Rantopolis

Category — Car drama

Four rental cars in 24 hours. Seriously.

Yeah.  Four.  Not making it up.

The story starts pleasantly enough.  I arrived at Miami’s Thrifty airport counter a week ago.  Lo and behold, they had my full-sized car ready.  A Ford Taurus.

Gasp.  Ready?!  You mean you aren’t going to pull your usual trick?  The one where you try to pawn off an SUV on me?  Wow.  I should buy a lottery ticket.

So, things were going well until midday yesterday.  We were a third of the way to Ft. Lauderdale from the Upper Florida Keys, when we hear chimes alerting us to the low tire pressure indicator.  We find a gas station with an air pump and my cousin,  the automotive electrical engineer, goes to work trouble-shooting the situation.

She adds air to the right front and back tires.  Low pressure indicator still on.  She moves to the left side and tries to do the same.  However, instead of the tires inflating, the air hose was actually causing them to lose air.  The deduction was that the left tires had faulty valves, which weren’t allowing inflation.

We figured that the problem wasn’t dire enough for emergency action, so we decided to continue our drive to Ft. Lauderdale and then deal with the car after lunch.

About four hours later we pull into the Ft. Lauderdale airport and find our way to the Thrifty return lanes.

Hi….there’s a problem with this car.

Okay, do you to switch it with a different car? 

(Really?  That easy?  You didn’t even ask me what the problem was?  What if I had a dead body in the trunk?  Still cool with my swapping it?)

Yes, that would be great.

Okay, let me get the paperwork.

He hands me my original paperwork with a few additional sheets added to the sleeve.  After I bitched a little more, I also received a coupon for 10% the next rental.  Finally I was asked what was wrong with the car.  He then wrote my answer on the windshield. (For a sec, I thought of starting a game of tic tac toe.)

So, off I go to the counter to negotiate the replacement vehicle.

The representative suggests a Crown Victoria as an option.  He asks if I want to see the car first.  Apparently, the low tire pressure affected my brain synapses and I decline.  He then gives me the keys to a car that resembled a  Blues Brothers police cruiser.

Seriously?!  They still make cars like this?!!  Unfreakingbelievable.   This thing had the shift on the column and a bench seat.  OMG!!!!

I drove it to the end of the row and then came back.

Excuse me sir.  I am sorry.  You gave me the option of seeing the car and I declined.  I am an asshat.  I should have taken you up on it.  This car is horrific, you have to give me something else.

With no other full-sized cars available (and my rejecting the ubiquitous SUV), I agree to go down one class to a standard.  He handed me the keys to a dark maroon colored Ford Fusion and off we went.

Within minutes I was being strangled by the seat belt and when I accelerated, the car sounded like it had tuberculosis.  Zero to 60 in three hours.  Peachy.  This was going to be my ride for the next week?!!  Sigh.

### REQUIRED ACTIONS
(a) Decide whether each statement below agrees with the rental car story. Answer yes or no for each, and quote the deciding words of the text.
(i) The first car waiting at the Miami counter was a Ford Taurus.
(ii) The cousin who checked the tires is described as a mechanical engineer.
(iii) The narrator looked over the Crown Victoria before taking its keys.
(b) Answer these questions from the rental car story, one line each:
(i) Which tires did the cousin add air to first?
(ii) What discount did the coupon offer?
(iii) What color was the Ford Fusion?
(c) Retype the passage of the rental car story that begins at the words "She adds air" and ends after the words "my swapping it?)".

### SOURCE MATERIAL
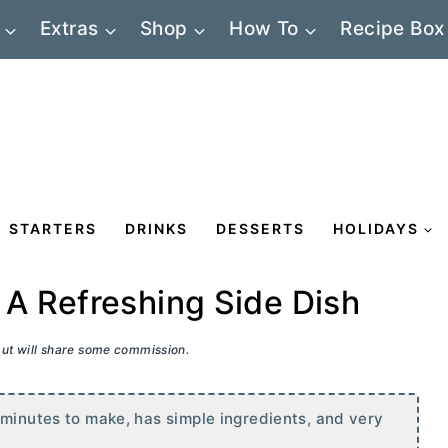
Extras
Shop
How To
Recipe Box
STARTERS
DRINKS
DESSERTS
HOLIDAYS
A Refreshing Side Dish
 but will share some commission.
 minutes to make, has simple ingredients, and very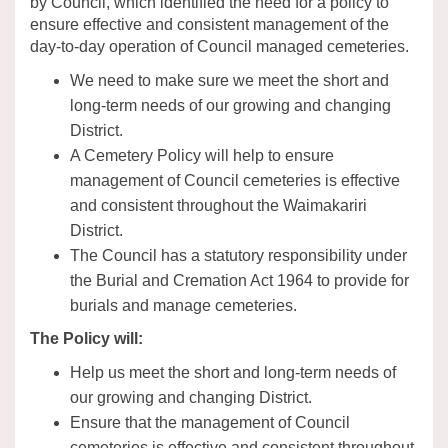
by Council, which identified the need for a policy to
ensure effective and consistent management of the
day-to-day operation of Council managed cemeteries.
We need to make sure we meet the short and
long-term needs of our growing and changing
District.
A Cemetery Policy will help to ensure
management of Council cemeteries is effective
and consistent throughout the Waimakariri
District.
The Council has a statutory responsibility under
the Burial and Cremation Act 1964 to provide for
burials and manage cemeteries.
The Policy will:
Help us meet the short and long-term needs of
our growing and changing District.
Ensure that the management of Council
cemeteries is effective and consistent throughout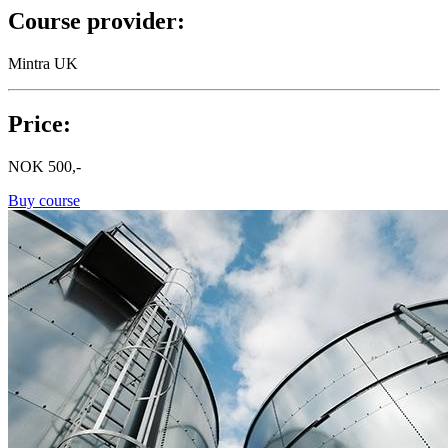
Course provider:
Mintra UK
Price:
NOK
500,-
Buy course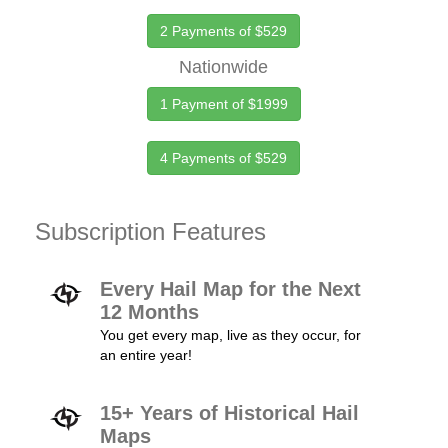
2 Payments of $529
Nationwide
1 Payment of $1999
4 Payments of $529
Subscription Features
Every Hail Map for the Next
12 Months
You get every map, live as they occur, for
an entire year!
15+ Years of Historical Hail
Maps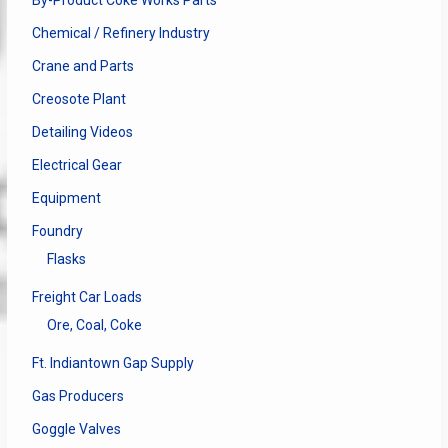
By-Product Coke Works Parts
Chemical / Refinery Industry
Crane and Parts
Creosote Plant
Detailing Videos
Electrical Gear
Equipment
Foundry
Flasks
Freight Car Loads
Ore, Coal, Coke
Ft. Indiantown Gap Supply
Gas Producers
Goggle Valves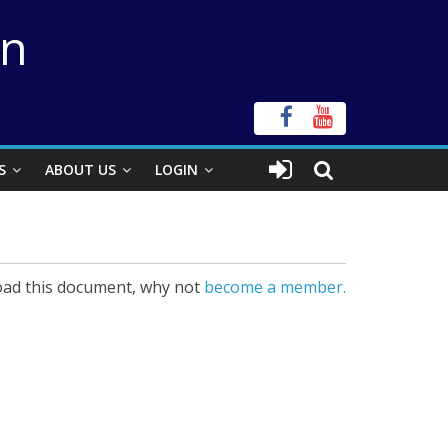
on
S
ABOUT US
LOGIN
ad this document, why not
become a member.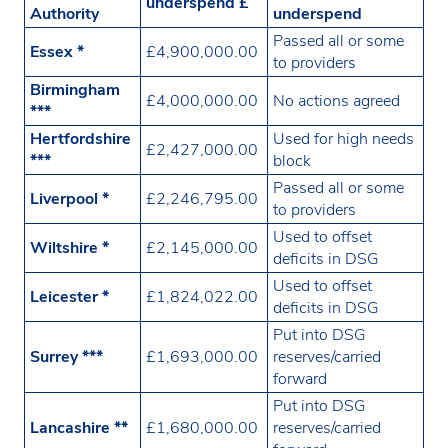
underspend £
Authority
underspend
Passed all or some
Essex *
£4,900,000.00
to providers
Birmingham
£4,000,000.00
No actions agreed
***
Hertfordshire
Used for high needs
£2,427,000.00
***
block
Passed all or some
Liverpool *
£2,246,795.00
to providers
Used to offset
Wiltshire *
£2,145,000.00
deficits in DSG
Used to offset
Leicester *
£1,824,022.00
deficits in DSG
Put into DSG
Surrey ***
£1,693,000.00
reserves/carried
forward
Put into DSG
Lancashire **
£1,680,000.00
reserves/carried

### SET OF ANSWERS
(a)
(i) Yes: "A Ford Taurus."
(ii) No: "my cousin,  the automotive electrical engineer"
(iii) No: "He asks if I want to see the car first.  Apparently, the low tire pressure affected my brain synapses and I decline."

(b)
(i) The right front and back tires.
(ii) 10% off the next rental.
(iii) Dark maroon.

(c)
She adds air to the right front and back tires.  Low pressure indicator still on.  She moves to the left side and tries to do the same.  However, instead of the tires inflating, the air hose was actually causing them to lose air.  The deduction was that the left tires had faulty valves, which weren’t allowing inflation.

We figured that the problem wasn’t dire enough for emergency action, so we decided to continue our drive to Ft. Lauderdale and then deal with the car after lunch.

About four hours later we pull into the Ft. Lauderdale airport and find our way to the Thrifty return lanes.

Hi….there’s a problem with this car.

Okay, do you to switch it with a different car? 

(Really?  That easy?  You didn’t even ask me what the problem was?  What if I had a dead body in the trunk?  Still cool with my swapping it?)